Login


Parsing Text with Extension Methods

By Jonathan Wood on 3/7/2011
Language: C#
Technology: .NET
Platform: Windows
License: CPOL
Views: 8,555
General Programming » Text Handling » Parsing » Parsing Text with Extension Methods

Introduction to Extension Methods

Extension methods are a feature new to C# 3.0. They allow you to define new methods for existing classes without inheriting from those classes.

Alternatively, you could inherit from an existing class and add new methods to your derived class. However, extension methods provide some unique flexibility. For example, if your derived class inherited from the string class, you may need to modify some of your existing code that uses the string class so that it uses your derived class instead. With extension methods, the method is added to the existing class and no changes are needed to existing code.
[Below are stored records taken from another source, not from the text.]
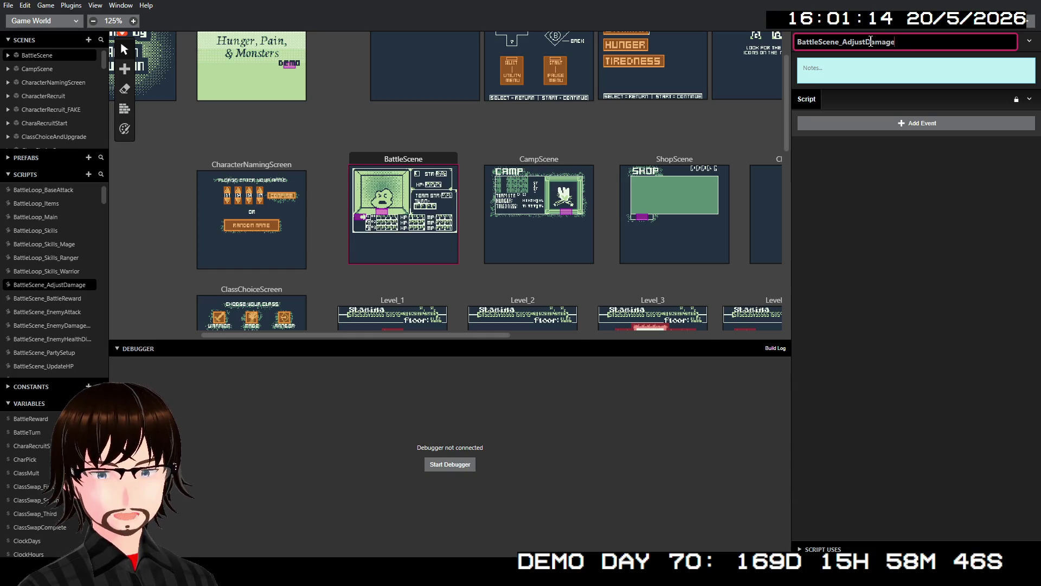
pyautogui.press('BackSpace')
pyautogui.press('BackSpace')
pyautogui.press('BackSpace')
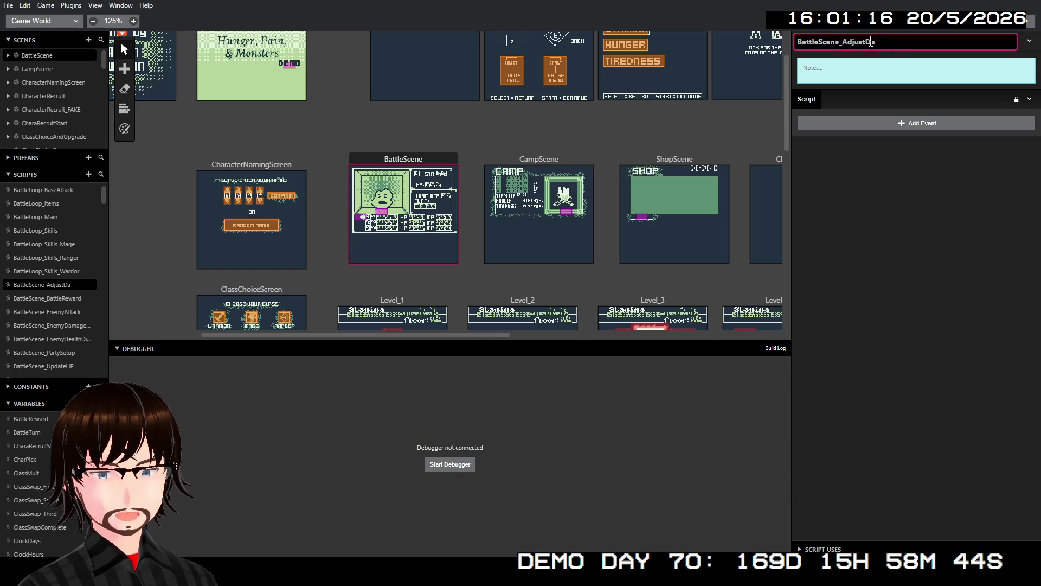
pyautogui.press('BackSpace')
pyautogui.press('BackSpace')
pyautogui.press('BackSpace')
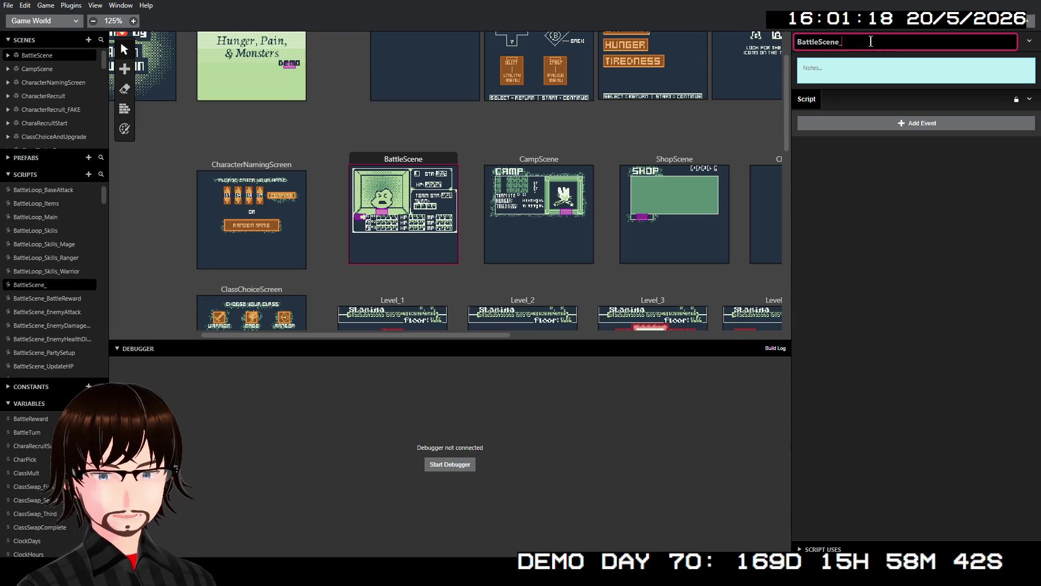
pyautogui.write('STR')
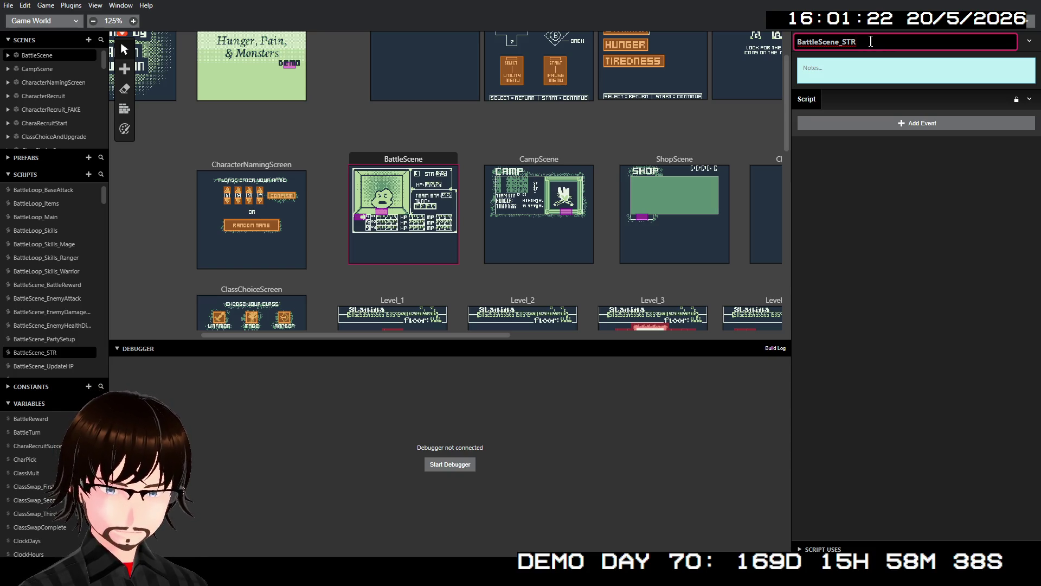
pyautogui.write('a')
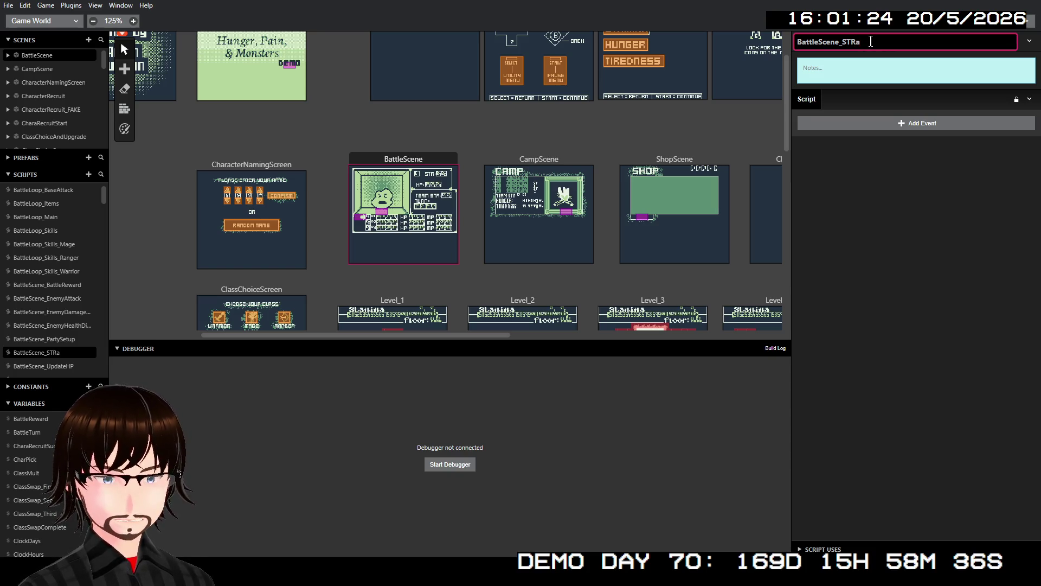
pyautogui.write('ndWe')
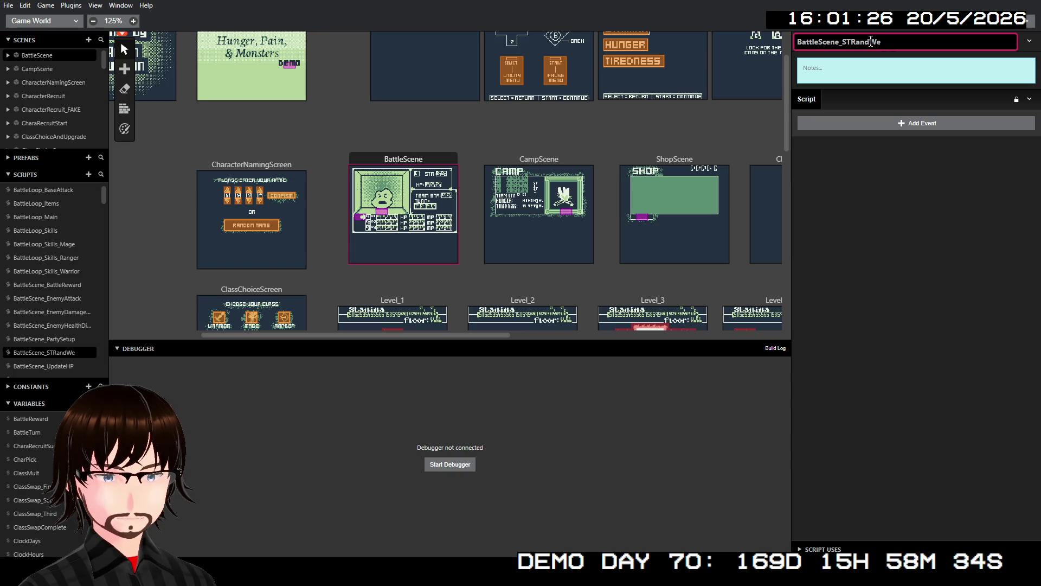
pyautogui.press('BackSpace')
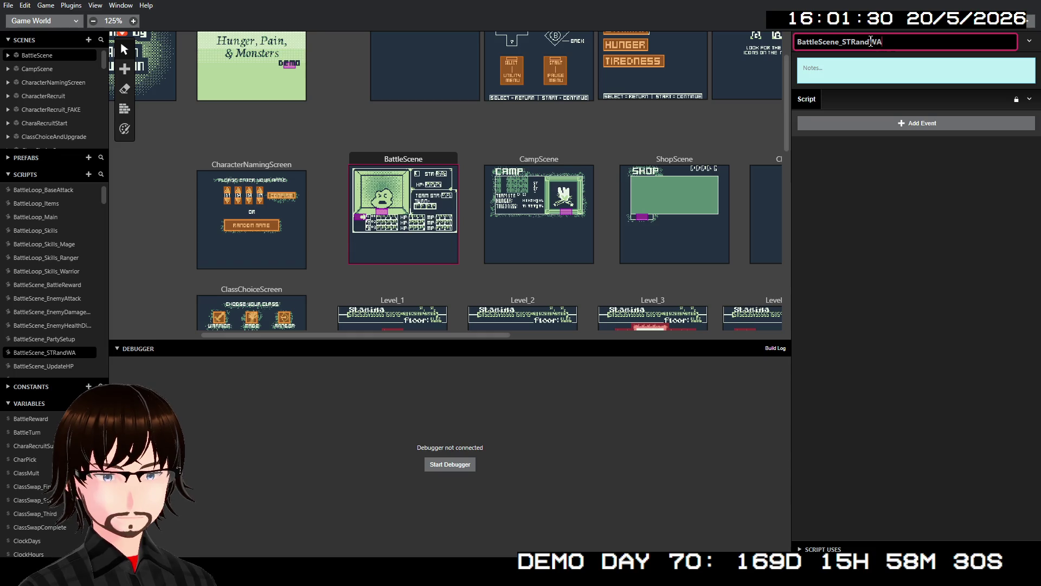
pyautogui.write('EAK')
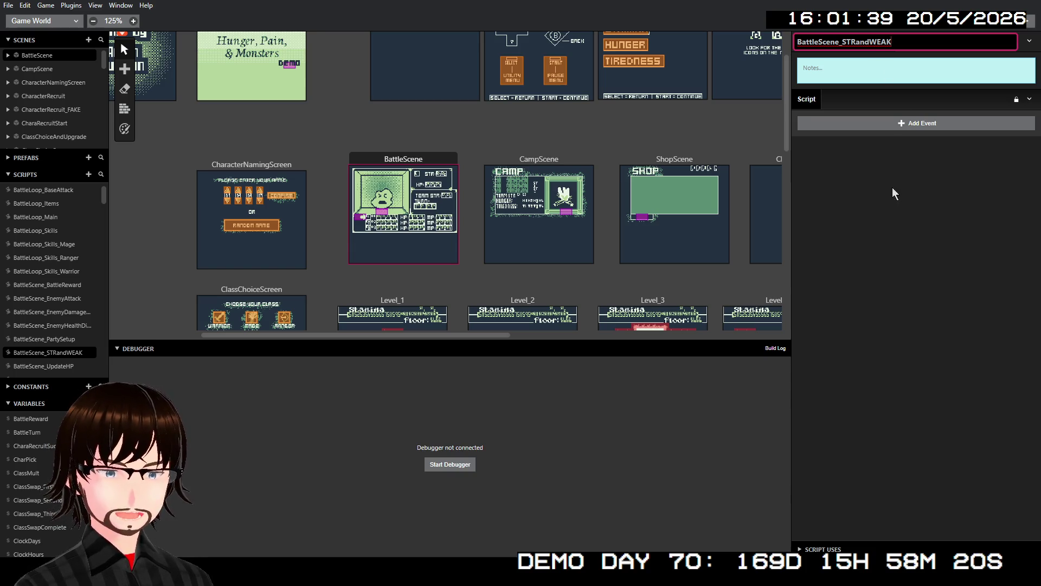
pyautogui.press('Return')
# Add a Switch event as the script's first event
pyautogui.click(909, 124)
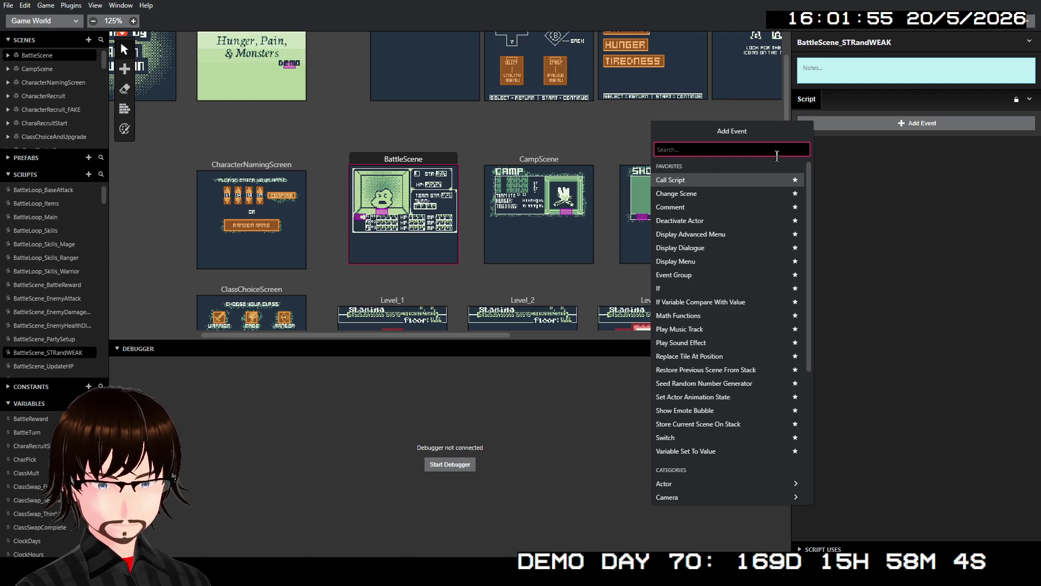
pyautogui.write('sw')
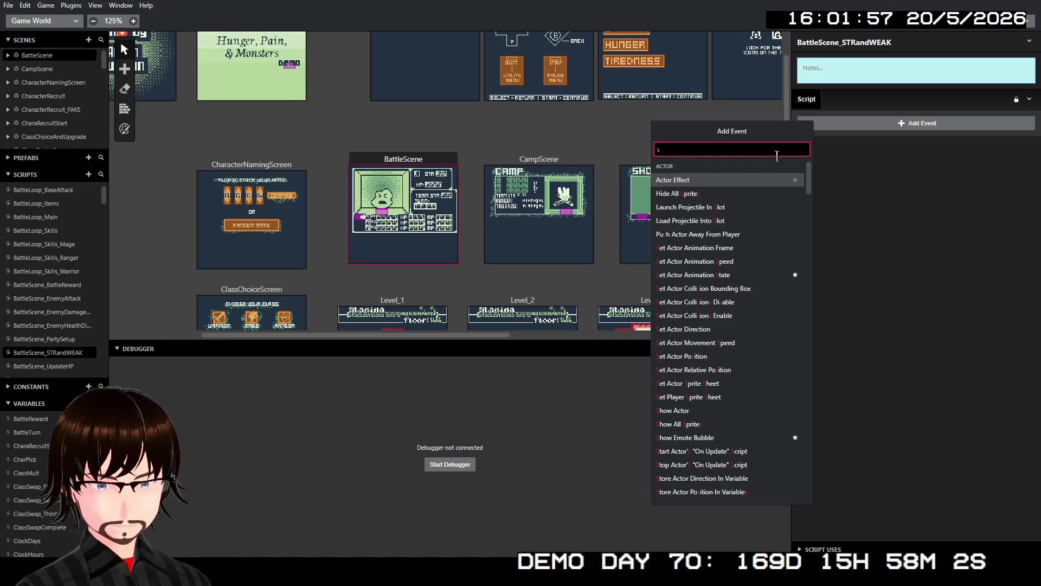
pyautogui.press('Return')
Note that LINQ uses extension methods to add query methods to the IEnumerable and IEnumerable<T> classes. There are clearly advantages to this approach.

So let's cut to the chase with a simple example. Listing 1 shows a sample extension method for the String class.

Listing 1: An Extension Method for the String Class

static class StringExtension
{
    public static bool IsNumeric(this string s)
    {
        foreach (char c in s)
        {
            if (!Char.IsDigit(c))
                return false;
        }
        return true;
    }
}

This code adds the IsNumeric() method to the string class. The first thing to note is that both the class and method are static. This is a requirement of extension methods. The next thing to note is the argument for IsNumeric() contains the this keyword. The use of this this way is what makes the method an extension method, and associates it with the string class.

You can now call this method on any instance of the string class and it behaves exactly as though IsNumeric() is an existing method for this class. It even shows up in Intellisense. In addition, this new method will be available for classes that derive from the string class.

Listing 2: Calling an Extension Method

string s = "12345";
bool b = s.IsNumeric();

In Listing 2, IsNumeric() returns true because all characters in the string are digits.

This can be a handy feature, especially if you have code that already uses a class you didn't write and you'd like a nice convenient way to call a method that operates on that class.

Parsing Text

Not long ago, I wrote an article that presented a text parsing helper class. So I thought it might be interesting to reimplement that same code as extension methods. Listing 3 shows my TextParserExtensions class.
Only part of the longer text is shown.